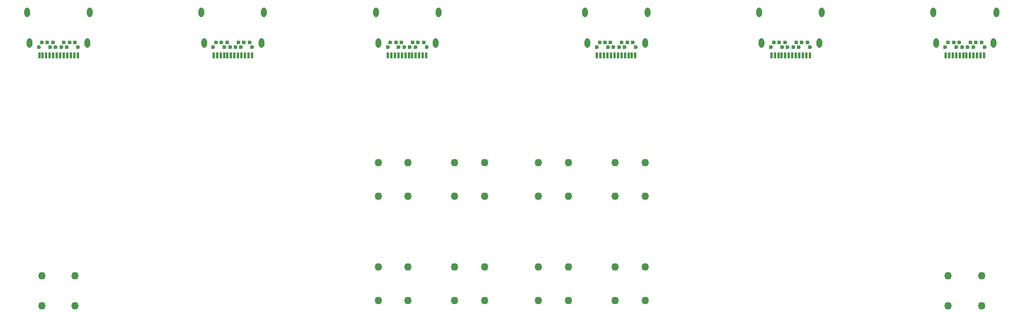
<source format=gbr>
%TF.GenerationSoftware,Altium Limited,Altium Designer,22.5.1 (42)*%
G04 Layer_Color=255*
%FSLAX26Y26*%
%MOIN*%
%TF.SameCoordinates,16E36816-DCA1-4F18-AD40-64303467345E*%
%TF.FilePolarity,Positive*%
%TF.FileFunction,Pads,Bot*%
%TF.Part,Single*%
G01*
G75*
%TA.AperFunction,ComponentPad*%
%ADD20C,0.043307*%
%ADD21C,0.023622*%
%ADD22O,0.031496X0.055118*%
%TA.AperFunction,ConnectorPad*%
%ADD25R,0.011811X0.035433*%
D20*
X3812992Y1708661D02*
D03*
Y1519685D02*
D03*
X3982284D02*
D03*
Y1708661D02*
D03*
X6598425Y1659449D02*
D03*
X6787402D02*
D03*
Y1490157D02*
D03*
X6598425D02*
D03*
X4718504Y1519685D02*
D03*
Y1708661D02*
D03*
X4887795D02*
D03*
Y1519685D02*
D03*
X4285433D02*
D03*
Y1708661D02*
D03*
X4454724D02*
D03*
Y1519685D02*
D03*
X4887795Y2299213D02*
D03*
Y2110236D02*
D03*
X4718504D02*
D03*
Y2299213D02*
D03*
X4285433Y2110236D02*
D03*
Y2299213D02*
D03*
X4454724D02*
D03*
Y2110236D02*
D03*
X3982284Y2299213D02*
D03*
Y2110236D02*
D03*
X3812992D02*
D03*
Y2299213D02*
D03*
X3379921Y2110236D02*
D03*
Y2299213D02*
D03*
X3549213D02*
D03*
Y2110236D02*
D03*
X1480315Y1659449D02*
D03*
X1669291D02*
D03*
Y1490157D02*
D03*
X1480315D02*
D03*
X3549213Y1708661D02*
D03*
Y1519685D02*
D03*
X3379921D02*
D03*
Y1708661D02*
D03*
D21*
X4834645Y2953150D02*
D03*
X4818897Y2980709D02*
D03*
X4787401D02*
D03*
X4771653Y2953150D02*
D03*
X4755905Y2980709D02*
D03*
X4740157Y2953150D02*
D03*
X4708661D02*
D03*
X4692913Y2980709D02*
D03*
X4677165Y2953150D02*
D03*
X4661417Y2980709D02*
D03*
X4629921D02*
D03*
X4614173Y2953150D02*
D03*
X6803149D02*
D03*
X6787401Y2980709D02*
D03*
X6755905D02*
D03*
X6740157Y2953150D02*
D03*
X6724409Y2980709D02*
D03*
X6708661Y2953150D02*
D03*
X6677165D02*
D03*
X6661417Y2980709D02*
D03*
X6645669Y2953150D02*
D03*
X6629921Y2980709D02*
D03*
X6598425D02*
D03*
X6582677Y2953150D02*
D03*
X5818897D02*
D03*
X5803149Y2980709D02*
D03*
X5771653D02*
D03*
X5755905Y2953150D02*
D03*
X5740157Y2980709D02*
D03*
X5724409Y2953150D02*
D03*
X5692913D02*
D03*
X5677165Y2980709D02*
D03*
X5661417Y2953150D02*
D03*
X5645669Y2980709D02*
D03*
X5614173D02*
D03*
X5598425Y2953150D02*
D03*
X3653543D02*
D03*
X3637795Y2980709D02*
D03*
X3606299D02*
D03*
X3590551Y2953150D02*
D03*
X3574803Y2980709D02*
D03*
X3559055Y2953150D02*
D03*
X3527559D02*
D03*
X3511810Y2980709D02*
D03*
X3496062Y2953150D02*
D03*
X3480314Y2980709D02*
D03*
X3448818D02*
D03*
X3433070Y2953150D02*
D03*
X2669291D02*
D03*
X2653543Y2980709D02*
D03*
X2622047D02*
D03*
X2606299Y2953150D02*
D03*
X2590551Y2980709D02*
D03*
X2574802Y2953150D02*
D03*
X2543307D02*
D03*
X2527558Y2980709D02*
D03*
X2511810Y2953150D02*
D03*
X2496062Y2980709D02*
D03*
X2464566D02*
D03*
X2448818Y2953150D02*
D03*
X1685039D02*
D03*
X1669291Y2980709D02*
D03*
X1637795D02*
D03*
X1622047Y2953150D02*
D03*
X1606299Y2980709D02*
D03*
X1590551Y2953150D02*
D03*
X1559054D02*
D03*
X1543306Y2980709D02*
D03*
X1527558Y2953150D02*
D03*
X1511810Y2980709D02*
D03*
X1480314D02*
D03*
X1464566Y2953150D02*
D03*
D22*
X4901181Y3149606D02*
D03*
X4547637D02*
D03*
X4561810Y2976378D02*
D03*
X4887007D02*
D03*
X6869685Y3149606D02*
D03*
X6516141D02*
D03*
X6530314Y2976378D02*
D03*
X6855511D02*
D03*
X5885432Y3149606D02*
D03*
X5531889D02*
D03*
X5546062Y2976378D02*
D03*
X5871259D02*
D03*
X3720078Y3149606D02*
D03*
X3366535D02*
D03*
X3380708Y2976378D02*
D03*
X3705905D02*
D03*
X2735826Y3149606D02*
D03*
X2382283D02*
D03*
X2396456Y2976378D02*
D03*
X2721653D02*
D03*
X1751574Y3149606D02*
D03*
X1398031D02*
D03*
X1412204Y2976378D02*
D03*
X1737401D02*
D03*
D25*
X4832676Y2905512D02*
D03*
X4812992D02*
D03*
X4793306D02*
D03*
X4773621D02*
D03*
X4753936D02*
D03*
X4734251D02*
D03*
X4714566D02*
D03*
X4694881D02*
D03*
X4675196D02*
D03*
X4655511D02*
D03*
X4635826D02*
D03*
X4616141D02*
D03*
X6801181D02*
D03*
X6781495D02*
D03*
X6761810D02*
D03*
X6742125D02*
D03*
X6722440D02*
D03*
X6702755D02*
D03*
X6683070D02*
D03*
X6663385D02*
D03*
X6643700D02*
D03*
X6624015D02*
D03*
X6604330D02*
D03*
X6584645D02*
D03*
X5816928D02*
D03*
X5797243D02*
D03*
X5777558D02*
D03*
X5757873D02*
D03*
X5738188D02*
D03*
X5718503D02*
D03*
X5698818D02*
D03*
X5679133D02*
D03*
X5659448D02*
D03*
X5639763D02*
D03*
X5620078D02*
D03*
X5600393D02*
D03*
X3651574D02*
D03*
X3631889D02*
D03*
X3612204D02*
D03*
X3592519D02*
D03*
X3572834D02*
D03*
X3553149D02*
D03*
X3533464D02*
D03*
X3513779D02*
D03*
X3494094D02*
D03*
X3474409D02*
D03*
X3454724D02*
D03*
X3435039D02*
D03*
X2667322D02*
D03*
X2647637D02*
D03*
X2627952D02*
D03*
X2608267D02*
D03*
X2588582D02*
D03*
X2568897D02*
D03*
X2549212D02*
D03*
X2529527D02*
D03*
X2509842D02*
D03*
X2490157D02*
D03*
X2470472D02*
D03*
X2450787D02*
D03*
X1683070D02*
D03*
X1663385D02*
D03*
X1643700D02*
D03*
X1624015D02*
D03*
X1604330D02*
D03*
X1584645D02*
D03*
X1564960D02*
D03*
X1545275D02*
D03*
X1525590D02*
D03*
X1505905D02*
D03*
X1486220D02*
D03*
X1466535D02*
D03*
%TF.MD5,696c599aee6f44c92c922b5a6bc7a9fd*%
M02*

</source>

### EXERCISE PROMPT
Copy every line that contains "AperFunction" from the listing above.

### EXERCISE SOLUTION
%TA.AperFunction,ComponentPad*%
%TA.AperFunction,ConnectorPad*%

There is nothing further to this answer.